BEGIN

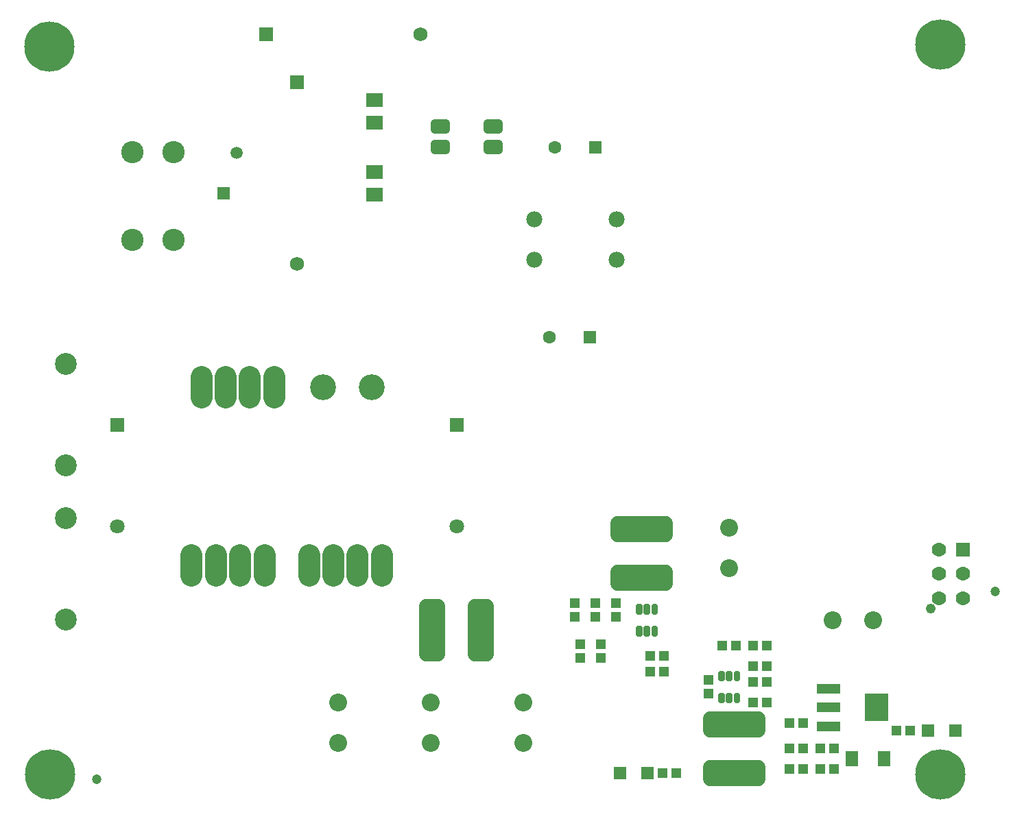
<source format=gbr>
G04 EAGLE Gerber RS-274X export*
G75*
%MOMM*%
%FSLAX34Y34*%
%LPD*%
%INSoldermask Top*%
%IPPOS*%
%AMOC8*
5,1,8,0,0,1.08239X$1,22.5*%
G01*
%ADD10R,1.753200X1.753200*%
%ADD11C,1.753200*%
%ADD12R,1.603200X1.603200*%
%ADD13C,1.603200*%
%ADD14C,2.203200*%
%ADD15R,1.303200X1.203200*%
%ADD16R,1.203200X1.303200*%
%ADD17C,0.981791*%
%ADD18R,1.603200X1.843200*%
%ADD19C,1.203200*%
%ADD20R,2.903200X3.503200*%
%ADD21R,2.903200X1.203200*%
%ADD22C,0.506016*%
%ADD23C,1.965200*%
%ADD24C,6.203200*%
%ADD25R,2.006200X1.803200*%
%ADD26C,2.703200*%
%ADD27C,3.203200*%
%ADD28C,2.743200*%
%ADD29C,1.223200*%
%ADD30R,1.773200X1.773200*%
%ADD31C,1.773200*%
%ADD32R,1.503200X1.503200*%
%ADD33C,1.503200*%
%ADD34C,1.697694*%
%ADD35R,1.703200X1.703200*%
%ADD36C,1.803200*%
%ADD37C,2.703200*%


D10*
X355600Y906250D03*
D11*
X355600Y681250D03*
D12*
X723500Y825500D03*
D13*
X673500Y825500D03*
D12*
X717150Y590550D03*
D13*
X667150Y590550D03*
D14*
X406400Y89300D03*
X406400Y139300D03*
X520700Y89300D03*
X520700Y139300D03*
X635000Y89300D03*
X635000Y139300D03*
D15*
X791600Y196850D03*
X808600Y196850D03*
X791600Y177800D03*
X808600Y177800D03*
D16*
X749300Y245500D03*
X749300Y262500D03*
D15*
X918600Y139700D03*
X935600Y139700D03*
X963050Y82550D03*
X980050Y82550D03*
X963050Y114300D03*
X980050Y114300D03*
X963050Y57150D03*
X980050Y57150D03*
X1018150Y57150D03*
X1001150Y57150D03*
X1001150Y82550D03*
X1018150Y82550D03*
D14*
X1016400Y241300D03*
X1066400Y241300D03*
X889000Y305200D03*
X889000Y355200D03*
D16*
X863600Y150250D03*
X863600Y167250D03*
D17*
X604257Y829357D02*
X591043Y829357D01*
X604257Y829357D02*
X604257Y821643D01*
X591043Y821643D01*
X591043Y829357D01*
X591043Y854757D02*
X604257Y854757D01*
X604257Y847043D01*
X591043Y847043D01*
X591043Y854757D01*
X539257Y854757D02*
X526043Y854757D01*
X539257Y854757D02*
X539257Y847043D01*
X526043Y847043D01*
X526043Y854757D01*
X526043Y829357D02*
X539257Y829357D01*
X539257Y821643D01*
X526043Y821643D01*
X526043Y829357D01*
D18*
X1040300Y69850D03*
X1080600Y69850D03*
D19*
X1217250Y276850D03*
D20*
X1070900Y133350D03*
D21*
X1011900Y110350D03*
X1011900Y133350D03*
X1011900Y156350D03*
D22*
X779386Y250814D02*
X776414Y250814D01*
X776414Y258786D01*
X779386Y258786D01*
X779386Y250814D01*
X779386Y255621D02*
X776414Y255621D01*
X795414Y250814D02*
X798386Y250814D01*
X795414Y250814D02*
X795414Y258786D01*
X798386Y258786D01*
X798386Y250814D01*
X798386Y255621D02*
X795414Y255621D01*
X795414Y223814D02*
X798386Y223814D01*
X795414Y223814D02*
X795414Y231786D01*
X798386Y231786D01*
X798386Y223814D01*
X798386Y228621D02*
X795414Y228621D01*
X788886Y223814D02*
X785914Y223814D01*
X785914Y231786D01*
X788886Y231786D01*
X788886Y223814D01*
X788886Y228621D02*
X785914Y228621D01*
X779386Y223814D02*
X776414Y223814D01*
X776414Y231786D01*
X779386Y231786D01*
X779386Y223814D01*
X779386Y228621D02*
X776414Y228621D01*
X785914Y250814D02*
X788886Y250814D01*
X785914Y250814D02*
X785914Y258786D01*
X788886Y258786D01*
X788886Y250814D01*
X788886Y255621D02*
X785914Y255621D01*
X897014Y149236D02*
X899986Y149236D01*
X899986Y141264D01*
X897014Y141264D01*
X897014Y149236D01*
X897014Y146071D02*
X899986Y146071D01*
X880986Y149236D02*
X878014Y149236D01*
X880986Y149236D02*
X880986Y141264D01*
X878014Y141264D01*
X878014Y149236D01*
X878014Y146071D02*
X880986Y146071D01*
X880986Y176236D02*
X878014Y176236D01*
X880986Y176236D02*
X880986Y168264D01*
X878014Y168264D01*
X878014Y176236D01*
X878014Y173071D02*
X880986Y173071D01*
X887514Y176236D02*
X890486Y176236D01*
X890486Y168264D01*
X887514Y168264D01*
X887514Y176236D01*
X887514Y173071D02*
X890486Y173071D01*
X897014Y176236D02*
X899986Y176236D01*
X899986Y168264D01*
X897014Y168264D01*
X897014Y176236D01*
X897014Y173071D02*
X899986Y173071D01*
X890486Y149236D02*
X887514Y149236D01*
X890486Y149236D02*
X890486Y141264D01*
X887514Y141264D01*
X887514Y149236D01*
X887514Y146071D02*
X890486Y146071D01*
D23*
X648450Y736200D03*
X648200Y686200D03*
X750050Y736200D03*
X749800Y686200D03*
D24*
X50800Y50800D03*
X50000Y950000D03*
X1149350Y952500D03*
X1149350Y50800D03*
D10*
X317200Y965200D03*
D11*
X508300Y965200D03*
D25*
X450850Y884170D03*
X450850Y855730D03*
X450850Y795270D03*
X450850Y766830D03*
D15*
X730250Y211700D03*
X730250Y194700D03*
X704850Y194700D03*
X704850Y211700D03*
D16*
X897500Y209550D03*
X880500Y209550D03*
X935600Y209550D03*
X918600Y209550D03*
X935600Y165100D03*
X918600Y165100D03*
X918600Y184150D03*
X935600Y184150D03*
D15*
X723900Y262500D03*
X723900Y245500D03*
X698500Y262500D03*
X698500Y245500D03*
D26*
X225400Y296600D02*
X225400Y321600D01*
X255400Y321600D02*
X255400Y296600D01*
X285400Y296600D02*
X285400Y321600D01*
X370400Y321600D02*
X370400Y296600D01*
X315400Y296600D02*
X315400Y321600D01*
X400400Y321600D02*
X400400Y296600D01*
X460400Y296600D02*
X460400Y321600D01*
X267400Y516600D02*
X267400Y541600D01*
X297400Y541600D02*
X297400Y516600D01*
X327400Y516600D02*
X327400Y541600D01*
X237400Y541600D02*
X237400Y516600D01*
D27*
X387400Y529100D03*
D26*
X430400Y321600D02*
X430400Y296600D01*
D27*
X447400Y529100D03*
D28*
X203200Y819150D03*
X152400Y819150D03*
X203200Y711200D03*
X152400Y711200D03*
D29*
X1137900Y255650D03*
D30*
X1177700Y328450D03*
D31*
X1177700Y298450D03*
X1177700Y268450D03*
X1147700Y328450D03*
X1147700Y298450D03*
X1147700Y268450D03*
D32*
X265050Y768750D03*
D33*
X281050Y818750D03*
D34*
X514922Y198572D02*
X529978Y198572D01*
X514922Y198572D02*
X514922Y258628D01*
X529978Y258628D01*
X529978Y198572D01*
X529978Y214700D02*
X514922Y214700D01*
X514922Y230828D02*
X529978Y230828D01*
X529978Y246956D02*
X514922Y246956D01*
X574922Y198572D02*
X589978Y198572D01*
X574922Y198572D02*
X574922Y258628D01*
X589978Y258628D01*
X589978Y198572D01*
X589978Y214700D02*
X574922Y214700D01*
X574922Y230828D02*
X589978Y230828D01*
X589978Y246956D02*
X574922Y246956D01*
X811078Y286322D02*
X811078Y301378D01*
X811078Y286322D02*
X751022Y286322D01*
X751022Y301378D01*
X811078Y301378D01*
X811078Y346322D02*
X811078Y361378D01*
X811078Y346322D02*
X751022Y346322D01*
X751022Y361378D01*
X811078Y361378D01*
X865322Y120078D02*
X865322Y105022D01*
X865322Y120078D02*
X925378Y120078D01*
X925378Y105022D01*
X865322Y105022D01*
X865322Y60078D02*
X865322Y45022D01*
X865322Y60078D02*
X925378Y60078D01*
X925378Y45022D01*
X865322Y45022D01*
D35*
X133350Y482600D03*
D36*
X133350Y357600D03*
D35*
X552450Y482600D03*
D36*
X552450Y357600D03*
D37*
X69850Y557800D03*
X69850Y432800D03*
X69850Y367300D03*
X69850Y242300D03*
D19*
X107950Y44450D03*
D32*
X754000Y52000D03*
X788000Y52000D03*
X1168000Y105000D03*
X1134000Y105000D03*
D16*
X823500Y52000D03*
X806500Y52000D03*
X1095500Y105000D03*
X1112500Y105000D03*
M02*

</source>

END

**PROBLEM:** From the records above, copy only the lines starting with the line that holds "X887514Y176236D02*" and going on through the line that holds "X589978Y258628D01*", exactly as written.

**EXERCISE RESULT:**
X887514Y176236D02*
X890486Y176236D01*
X890486Y168264D01*
X887514Y168264D01*
X887514Y176236D01*
X887514Y173071D02*
X890486Y173071D01*
X897014Y176236D02*
X899986Y176236D01*
X899986Y168264D01*
X897014Y168264D01*
X897014Y176236D01*
X897014Y173071D02*
X899986Y173071D01*
X890486Y149236D02*
X887514Y149236D01*
X890486Y149236D02*
X890486Y141264D01*
X887514Y141264D01*
X887514Y149236D01*
X887514Y146071D02*
X890486Y146071D01*
D23*
X648450Y736200D03*
X648200Y686200D03*
X750050Y736200D03*
X749800Y686200D03*
D24*
X50800Y50800D03*
X50000Y950000D03*
X1149350Y952500D03*
X1149350Y50800D03*
D10*
X317200Y965200D03*
D11*
X508300Y965200D03*
D25*
X450850Y884170D03*
X450850Y855730D03*
X450850Y795270D03*
X450850Y766830D03*
D15*
X730250Y211700D03*
X730250Y194700D03*
X704850Y194700D03*
X704850Y211700D03*
D16*
X897500Y209550D03*
X880500Y209550D03*
X935600Y209550D03*
X918600Y209550D03*
X935600Y165100D03*
X918600Y165100D03*
X918600Y184150D03*
X935600Y184150D03*
D15*
X723900Y262500D03*
X723900Y245500D03*
X698500Y262500D03*
X698500Y245500D03*
D26*
X225400Y296600D02*
X225400Y321600D01*
X255400Y321600D02*
X255400Y296600D01*
X285400Y296600D02*
X285400Y321600D01*
X370400Y321600D02*
X370400Y296600D01*
X315400Y296600D02*
X315400Y321600D01*
X400400Y321600D02*
X400400Y296600D01*
X460400Y296600D02*
X460400Y321600D01*
X267400Y516600D02*
X267400Y541600D01*
X297400Y541600D02*
X297400Y516600D01*
X327400Y516600D02*
X327400Y541600D01*
X237400Y541600D02*
X237400Y516600D01*
D27*
X387400Y529100D03*
D26*
X430400Y321600D02*
X430400Y296600D01*
D27*
X447400Y529100D03*
D28*
X203200Y819150D03*
X152400Y819150D03*
X203200Y711200D03*
X152400Y711200D03*
D29*
X1137900Y255650D03*
D30*
X1177700Y328450D03*
D31*
X1177700Y298450D03*
X1177700Y268450D03*
X1147700Y328450D03*
X1147700Y298450D03*
X1147700Y268450D03*
D32*
X265050Y768750D03*
D33*
X281050Y818750D03*
D34*
X514922Y198572D02*
X529978Y198572D01*
X514922Y198572D02*
X514922Y258628D01*
X529978Y258628D01*
X529978Y198572D01*
X529978Y214700D02*
X514922Y214700D01*
X514922Y230828D02*
X529978Y230828D01*
X529978Y246956D02*
X514922Y246956D01*
X574922Y198572D02*
X589978Y198572D01*
X574922Y198572D02*
X574922Y258628D01*
X589978Y258628D01*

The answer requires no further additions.